Hospital: Hospital Clínico San Carlos.
Nº: C2019-232
Aut@r o Autores: A. Nava Muñoz, A.M. Mañas Hernández, M.C. Arizaga Ramírez, A. Victoria Artalejo.
Presentación
A 34-year-old man with no previous clinical history was admitted to this hospital due to low grade fever, myalgia and general discomfort. In the past two weeks, the patient related hacking cough, dyspnea and intermittent low chest pain. He didn’t refer either tuberculosis contact, night sweats, weight loss, vomiting or diarrhea. He had not travelled abroad recently. A thoracic plain x-ray film was performed (figure 1), appreciating right base lung opacity without mediastinal displacement, followed by a chest ultrasound (figures 2-3), which revealed right lung hypoechoic pleural effusion with internal echoes, highly suggestive of exudate, partial lung atelectasis, as well as pleural nodules. After 3 days with antibiotic treatment and torpid evolution, a chest CT scan was obtained, followed up by a PET/CT (figure 4) that demonstrated FDG accumulation in pleural implants, along with subcarinal lymph node. The thoracoscopy and biopsy revealed unknown origin adenocarcinoma.
Discusión
In our case, non-mediastinal displacement determined an ultrasound realization in the emergency room (ER), being essential in order to determine the proportion between pleural effusion and collapsed lung. It also allowed differentiation between transudate or exudate effusion, and the presence of pleural nodules and pleural thickening narrowed down the diagnostic possibilities to malignant diseases. Thoracic ultrasound is a safe, effective and economical diagnostic imaging tool, classically used in the ER for safe thoracentesis guiding. However, nowadays it not only allows free or loculated pleural effusions distinction, but also further analysis of their intrinsic characteristics for an adequate differential diagnosis.

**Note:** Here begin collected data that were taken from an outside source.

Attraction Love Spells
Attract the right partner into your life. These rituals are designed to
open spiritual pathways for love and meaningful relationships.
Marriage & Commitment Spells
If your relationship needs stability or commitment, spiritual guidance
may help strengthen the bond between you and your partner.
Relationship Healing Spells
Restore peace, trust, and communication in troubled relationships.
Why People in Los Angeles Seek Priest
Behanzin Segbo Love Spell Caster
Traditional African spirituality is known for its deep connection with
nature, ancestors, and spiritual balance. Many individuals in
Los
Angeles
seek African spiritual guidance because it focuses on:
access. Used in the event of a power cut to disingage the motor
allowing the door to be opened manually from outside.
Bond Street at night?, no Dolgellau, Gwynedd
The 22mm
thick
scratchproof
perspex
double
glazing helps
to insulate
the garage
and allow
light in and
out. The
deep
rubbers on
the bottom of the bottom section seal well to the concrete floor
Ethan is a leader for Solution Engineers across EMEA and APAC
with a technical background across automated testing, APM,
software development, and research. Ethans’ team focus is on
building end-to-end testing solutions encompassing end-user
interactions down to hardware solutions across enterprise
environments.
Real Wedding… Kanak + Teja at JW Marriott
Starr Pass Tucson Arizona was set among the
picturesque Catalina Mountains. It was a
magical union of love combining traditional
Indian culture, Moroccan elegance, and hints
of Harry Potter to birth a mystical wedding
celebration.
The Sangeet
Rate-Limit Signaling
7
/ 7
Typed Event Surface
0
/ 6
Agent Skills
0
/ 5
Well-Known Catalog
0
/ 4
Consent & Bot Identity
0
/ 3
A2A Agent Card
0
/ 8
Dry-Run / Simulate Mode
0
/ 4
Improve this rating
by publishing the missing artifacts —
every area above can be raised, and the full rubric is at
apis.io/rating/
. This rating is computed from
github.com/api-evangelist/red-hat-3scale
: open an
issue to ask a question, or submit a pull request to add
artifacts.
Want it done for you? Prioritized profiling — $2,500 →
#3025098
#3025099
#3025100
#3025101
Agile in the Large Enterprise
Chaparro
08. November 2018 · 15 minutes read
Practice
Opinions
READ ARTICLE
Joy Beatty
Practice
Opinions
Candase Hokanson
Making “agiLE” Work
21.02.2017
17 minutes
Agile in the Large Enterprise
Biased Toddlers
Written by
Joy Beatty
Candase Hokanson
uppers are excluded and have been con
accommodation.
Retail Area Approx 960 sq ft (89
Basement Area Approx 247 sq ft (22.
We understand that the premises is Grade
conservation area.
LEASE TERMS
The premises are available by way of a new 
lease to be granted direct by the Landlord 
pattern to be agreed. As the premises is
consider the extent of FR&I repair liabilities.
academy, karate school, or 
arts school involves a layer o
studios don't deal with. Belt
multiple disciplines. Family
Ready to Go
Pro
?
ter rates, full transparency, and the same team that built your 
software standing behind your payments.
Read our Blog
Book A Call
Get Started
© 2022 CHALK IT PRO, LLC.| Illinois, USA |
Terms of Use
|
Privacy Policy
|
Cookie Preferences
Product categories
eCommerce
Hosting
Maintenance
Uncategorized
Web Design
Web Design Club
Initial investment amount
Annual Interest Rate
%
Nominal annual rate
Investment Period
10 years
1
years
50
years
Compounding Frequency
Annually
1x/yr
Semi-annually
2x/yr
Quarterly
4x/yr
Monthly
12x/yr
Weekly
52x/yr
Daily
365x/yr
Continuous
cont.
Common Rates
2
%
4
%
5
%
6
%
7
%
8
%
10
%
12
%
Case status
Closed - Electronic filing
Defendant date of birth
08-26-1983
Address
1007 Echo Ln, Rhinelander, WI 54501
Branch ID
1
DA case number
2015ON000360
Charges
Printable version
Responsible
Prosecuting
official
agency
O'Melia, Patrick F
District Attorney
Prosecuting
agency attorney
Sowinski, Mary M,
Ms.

Pleural thickening, pleural nodularity and diaphragmatic thickening are highly suggestive criteria of malignant disease.
Conclusión
We believe that thoracic ultrasound is a suitable tool to make a first approach in certain diseases, especially in young adults, where there should be a careful management of radiation doses.
Bibliografía
Qureshi NR, Rahman NM, Gleeson FV. Thoracic ultrasound in the diagnosis of malignant pleural effusion. Thorax. 2009 Feb,64(2):139-43. doi: 10.1136/thx.2008.100545. Epub 2008 Oct 13.